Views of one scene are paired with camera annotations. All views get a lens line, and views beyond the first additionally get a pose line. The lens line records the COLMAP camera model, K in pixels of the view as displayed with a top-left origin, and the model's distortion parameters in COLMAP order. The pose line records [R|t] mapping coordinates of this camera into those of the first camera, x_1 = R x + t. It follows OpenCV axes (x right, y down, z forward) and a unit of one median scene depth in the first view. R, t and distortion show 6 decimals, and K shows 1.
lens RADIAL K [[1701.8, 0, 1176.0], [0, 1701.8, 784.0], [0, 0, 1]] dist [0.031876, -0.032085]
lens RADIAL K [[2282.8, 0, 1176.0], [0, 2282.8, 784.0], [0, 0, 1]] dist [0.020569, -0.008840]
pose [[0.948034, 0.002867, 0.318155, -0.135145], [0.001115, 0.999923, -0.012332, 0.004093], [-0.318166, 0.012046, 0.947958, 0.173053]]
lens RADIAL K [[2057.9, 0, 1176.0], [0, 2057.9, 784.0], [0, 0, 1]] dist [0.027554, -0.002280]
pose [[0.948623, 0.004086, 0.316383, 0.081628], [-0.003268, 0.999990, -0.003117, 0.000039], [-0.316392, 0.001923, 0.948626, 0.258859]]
-*-*-
Convert the records above into a two-column CSV with the header row "instruction" and "output", one row per record. Put each record's text under "instruction" and its answer under "output", each in a single quoted field with every line break replaced by a space.

• _PROBLEM SOLUTION_:
instruction,output
"Views of one scene are paired with camera annotations. All views get a lens line, and views beyond the first additionally get a pose line. The lens line records the COLMAP camera model, K in pixels of the view as displayed with a top-left origin, and the model's distortion parameters in COLMAP order. The pose line records [R|t] mapping coordinates of this camera into those of the first camera, x_1 = R x + t. It follows OpenCV axes (x right, y down, z forward) and a unit of one median scene depth in the first view. R, t and distortion show 6 decimals, and K shows 1.","lens RADIAL K [[1701.8, 0, 1176.0], [0, 1701.8, 784.0], [0, 0, 1]] dist [0.031876, -0.032085] lens RADIAL K [[2282.8, 0, 1176.0], [0, 2282.8, 784.0], [0, 0, 1]] dist [0.020569, -0.008840] pose [[0.948034, 0.002867, 0.318155, -0.135145], [0.001115, 0.999923, -0.012332, 0.004093], [-0.318166, 0.012046, 0.947958, 0.173053]] lens RADIAL K [[2057.9, 0, 1176.0], [0, 2057.9, 784.0], [0, 0, 1]] dist [0.027554, -0.002280] pose [[0.948623, 0.004086, 0.316383, 0.081628], [-0.003268, 0.999990, -0.003117, 0.000039], [-0.316392, 0.001923, 0.948626, 0.258859]]"